Eric Besson justifie cette décision en indiquant que le site a
« violé »
le secret diplomatique en publiant, depuis le 28 novembre, des
centaines de documents confidentiels américains en collaboration
avec le journal « le Monde » et d’autres grands titres de
la presse mondiale. La chasse à Wikileaks est bien internationale et
scandaleuse, tout comme le mandat d’arrêt, international lui aussi,
à l’encontre de son créateur. La meilleure des réponses est de
multiplier la diffusion des textes diplomatiques dévoilés par
Wikileaks. De nombreux sites dans le monde s’y emploient.
 

OVH
saisit le juge en référé
afin qu’il se prononce sur la légalité
ou pas de Wikileaks en territoire français.
 Des
groupes d’internautes à travers le monde se sont mobilisés pour
héberger sur leurs propres serveurs des « sites-miroirs » de
WikiLeaks, c’est-à-dire la copie exacte du site original. Plusieurs
de ces initiatives proviennent de France, comme pour le miroir
Wikileaks.fdn.fr.
 

  

Il
y a pour commencer un enjeu simplement quantitatif : la force des
révélations de WikiLeaks repose sur l’énorme somme de documents
qui peuvent être mis à disposition du public en temps réel.
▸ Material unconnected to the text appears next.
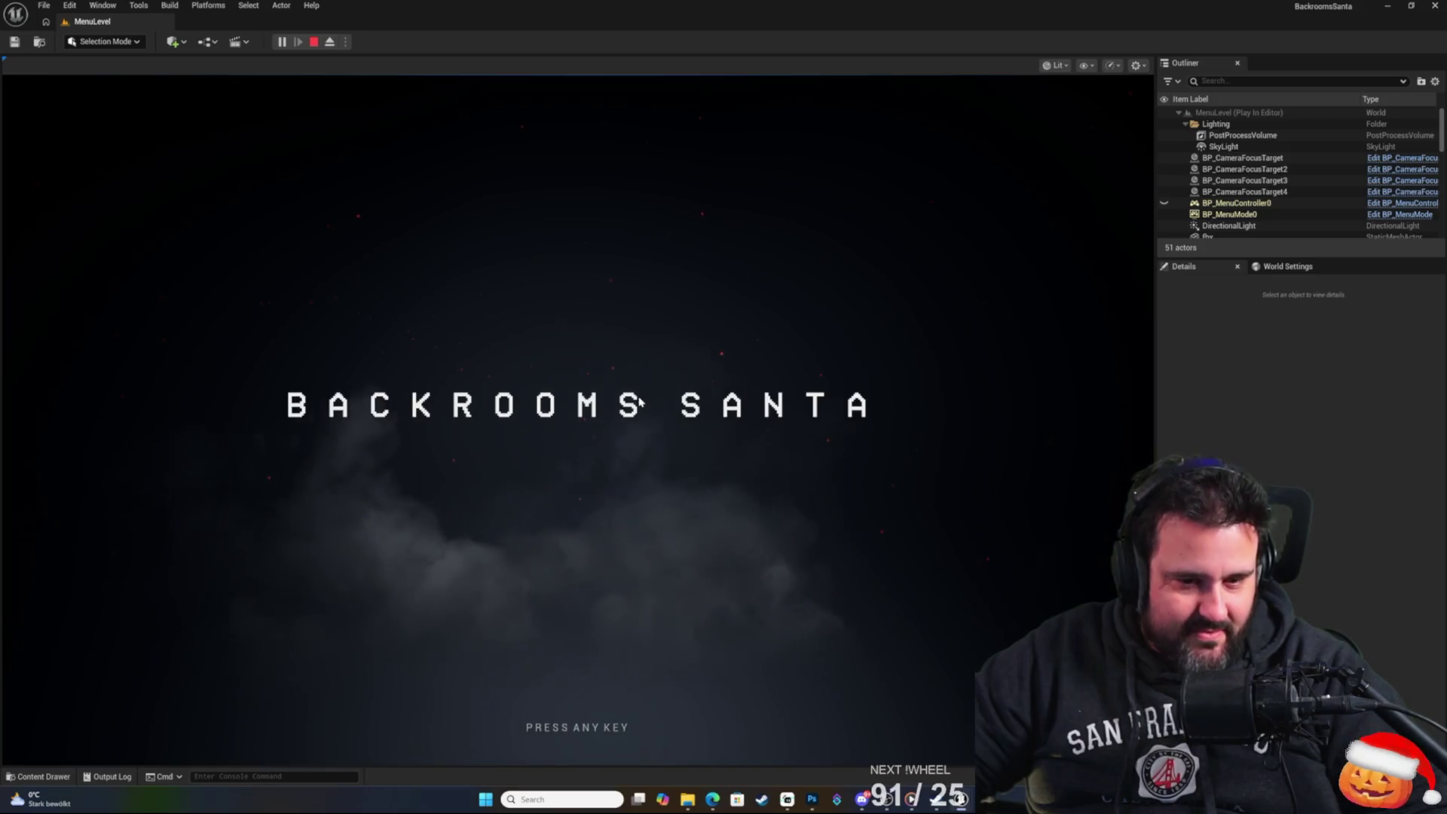
click(638, 402)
Les
citoyens du monde entier, à condition de disposer d’un
« périphérique » informatique, peuvent tranquillement se
faire leur propre idée en lisant les centaines de milliers de pages
jusqu’alors inaccessibles. « Inaccessibles » car
jalousement (et mal) protégées, et parce que, avant Internet,
presque personne au monde n’auraient été en mesure de « gérer »
logistiquement tous ces dossiers même en les ayant à portée de
main.

En attendant la suite des révélations et comme disait
Cicéron dans une expression restée célèbre: « Cui Bono »
à qui profite le crime ?

Allez,
merci de votre visite, portez vous bien et à demain peut-être.